Le pays mis en accusation doit diligenter une enquête commune avec les autorités haïtiennes dans un souci de transparence afin de trouver le tortionnaire et ses complices.

Le gouvernement dominicain réfute ces accusations et argue d'une machination, cette vidéo est un montage à leurs yeux.

Tous les forums haïtiens ne parlent que de cela et suscite une vive réprobation des internautes et des appels au boycott sont lancés contre la République Dominicaine.

Je fouille les forums afin d’avoir le fin mot de l’histoire et je me dis pour agir de la sorte à visage découvert, il faut avoir un sentiment d'impunité et que jamais ils n'auront à répondre de leurs crimes, soit nous sommes dans un régime politique qui se moque éperdument du respect des droits de l’homme ou que la notion d’homme ne se limite qu’à leurs concitoyens ou nous sommes dans un pays ou la légitimité de l’Etat est fortement  contestée.

Puis une seconde piste s’ouvre à nous, la République Dominicaine n’est plus concernée, car  d'après le site colombien  www.lafiscalia.com,  il s’agirait d’un paramilitaire colombien d'Aguachica qui a coupé la main d'un paysan.

Le 10 décembre, le site de la  Radio Caracol, quant à lui fait état de la vidéo circulant sur Internet avec ce commentaire: «les groupes paramilitaires ont atteint un tel degré de cruauté et de déshumanisation que dans certains cas ils filment les tortures et assassinats de personnes signalées de collaborer avec la guérilla».

Les paramilitaires démobilisés disent que c'est une des techniques qu'ils emploient contre les paysans, mais ils commettent des crimes plus horribles, tuant par dizaines des paysans, découpant à la tronçonneuse  des êtres humains, avec eux nous frôlons l‘horreur.

Mais sur ces forums colombiens, certains nient la responsabilité des paramilitaires, disent  que la vidéo est vieille et que cela fait un bout de temps qu‘elle circule sur http://www.liveleak.com  mais omettent de mettre le lien où se situe la vidéo qui les permettrait de corroborer leurs dires.

Toutefois, d’autres  Colombiens admettent la responsabilité des paramilitaires colombiens en s’appuyant sur le vocabulaire des tortionnaires, la langue espagnole  parlée dans la vidéo est la même que celle parlée en Colombie. 

Je ne saurai prendre position sur ce terrain, seuls des experts, les Colombiens ou les Dominicains sont en mesure de déterminer si la langue parlée se rapproche de leur langue ou pas!

La police haïtienne et dominicaine en travaillant de concert sont à même de trouver le tortionnaire et de le faire condamner, s’il s’agit d’un ressortissant dominicain.
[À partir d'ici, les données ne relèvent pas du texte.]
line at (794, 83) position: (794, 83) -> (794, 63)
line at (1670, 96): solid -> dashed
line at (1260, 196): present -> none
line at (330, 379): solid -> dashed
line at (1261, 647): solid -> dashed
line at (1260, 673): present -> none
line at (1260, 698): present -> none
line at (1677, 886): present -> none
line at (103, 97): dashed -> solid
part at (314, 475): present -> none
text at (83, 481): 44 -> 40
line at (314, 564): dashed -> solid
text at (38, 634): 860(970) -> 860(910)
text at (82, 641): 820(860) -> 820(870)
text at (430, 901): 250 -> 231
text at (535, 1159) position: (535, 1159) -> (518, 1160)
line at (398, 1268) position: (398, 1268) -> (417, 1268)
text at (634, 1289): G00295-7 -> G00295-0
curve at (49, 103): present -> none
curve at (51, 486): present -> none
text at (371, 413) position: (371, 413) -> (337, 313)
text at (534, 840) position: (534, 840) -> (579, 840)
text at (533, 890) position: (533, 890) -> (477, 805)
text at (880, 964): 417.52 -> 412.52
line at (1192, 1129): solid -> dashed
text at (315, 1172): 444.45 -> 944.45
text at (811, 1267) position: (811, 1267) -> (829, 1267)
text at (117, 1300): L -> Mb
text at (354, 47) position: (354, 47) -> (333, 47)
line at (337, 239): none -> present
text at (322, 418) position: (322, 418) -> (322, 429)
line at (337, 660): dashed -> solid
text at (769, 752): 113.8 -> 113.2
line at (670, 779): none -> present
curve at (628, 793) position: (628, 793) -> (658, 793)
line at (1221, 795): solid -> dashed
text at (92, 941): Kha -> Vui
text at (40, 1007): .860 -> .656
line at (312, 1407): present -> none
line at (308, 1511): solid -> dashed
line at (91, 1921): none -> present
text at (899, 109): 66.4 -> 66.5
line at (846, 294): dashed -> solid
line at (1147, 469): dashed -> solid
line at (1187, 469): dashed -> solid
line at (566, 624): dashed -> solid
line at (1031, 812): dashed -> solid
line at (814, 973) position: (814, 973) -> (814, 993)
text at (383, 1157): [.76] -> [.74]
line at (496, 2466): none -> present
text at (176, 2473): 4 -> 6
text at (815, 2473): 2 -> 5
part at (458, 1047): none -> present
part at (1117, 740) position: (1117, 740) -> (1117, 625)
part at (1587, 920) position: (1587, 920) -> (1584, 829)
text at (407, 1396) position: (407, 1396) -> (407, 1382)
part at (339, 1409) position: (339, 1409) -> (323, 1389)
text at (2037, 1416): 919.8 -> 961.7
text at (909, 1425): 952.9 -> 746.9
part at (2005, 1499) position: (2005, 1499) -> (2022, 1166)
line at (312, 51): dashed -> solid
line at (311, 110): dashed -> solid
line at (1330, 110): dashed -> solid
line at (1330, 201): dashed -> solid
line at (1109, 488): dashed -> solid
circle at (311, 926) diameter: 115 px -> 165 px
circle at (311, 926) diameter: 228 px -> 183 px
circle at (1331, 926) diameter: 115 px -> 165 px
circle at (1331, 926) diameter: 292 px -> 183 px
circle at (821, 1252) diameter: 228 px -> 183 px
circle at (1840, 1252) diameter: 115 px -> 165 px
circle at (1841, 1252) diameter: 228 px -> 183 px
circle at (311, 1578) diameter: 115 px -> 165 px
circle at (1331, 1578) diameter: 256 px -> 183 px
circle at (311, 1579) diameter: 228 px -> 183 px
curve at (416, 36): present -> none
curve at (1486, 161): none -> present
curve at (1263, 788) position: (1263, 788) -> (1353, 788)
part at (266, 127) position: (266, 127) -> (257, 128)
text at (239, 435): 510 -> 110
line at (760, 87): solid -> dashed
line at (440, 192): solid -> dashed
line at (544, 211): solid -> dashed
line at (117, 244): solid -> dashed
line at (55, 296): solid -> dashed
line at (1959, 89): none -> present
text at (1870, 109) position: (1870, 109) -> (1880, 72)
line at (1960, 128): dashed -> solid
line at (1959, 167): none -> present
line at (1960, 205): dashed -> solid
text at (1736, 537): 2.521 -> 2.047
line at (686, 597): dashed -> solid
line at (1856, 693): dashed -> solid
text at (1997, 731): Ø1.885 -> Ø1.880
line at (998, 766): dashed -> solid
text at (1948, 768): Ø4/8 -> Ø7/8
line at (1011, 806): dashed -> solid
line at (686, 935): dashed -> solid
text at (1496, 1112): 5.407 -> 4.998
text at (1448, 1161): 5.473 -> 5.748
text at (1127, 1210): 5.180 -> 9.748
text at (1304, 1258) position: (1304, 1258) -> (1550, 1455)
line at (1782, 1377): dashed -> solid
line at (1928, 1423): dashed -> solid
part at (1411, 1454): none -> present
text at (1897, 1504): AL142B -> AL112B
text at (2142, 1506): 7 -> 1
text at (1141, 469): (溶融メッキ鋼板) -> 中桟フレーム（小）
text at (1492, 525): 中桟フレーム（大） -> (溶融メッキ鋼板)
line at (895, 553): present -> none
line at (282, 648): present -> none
Si c’est un paramilitaire colombien, la question qui se pose est de savoir s'il faut ou non juger ces criminelles qui ont enfreint toutes les lois et le droit de gens?

Est-ce le fait de déposer les armes les exonère des crimes qu'ils ont commis?

Et enfin comment indemniser les paysans, victimes de ces monstres?

Je crois qu'il est difficile de parler d'hommes, leurs actes, leurs crimes les retranchent de l'humanité.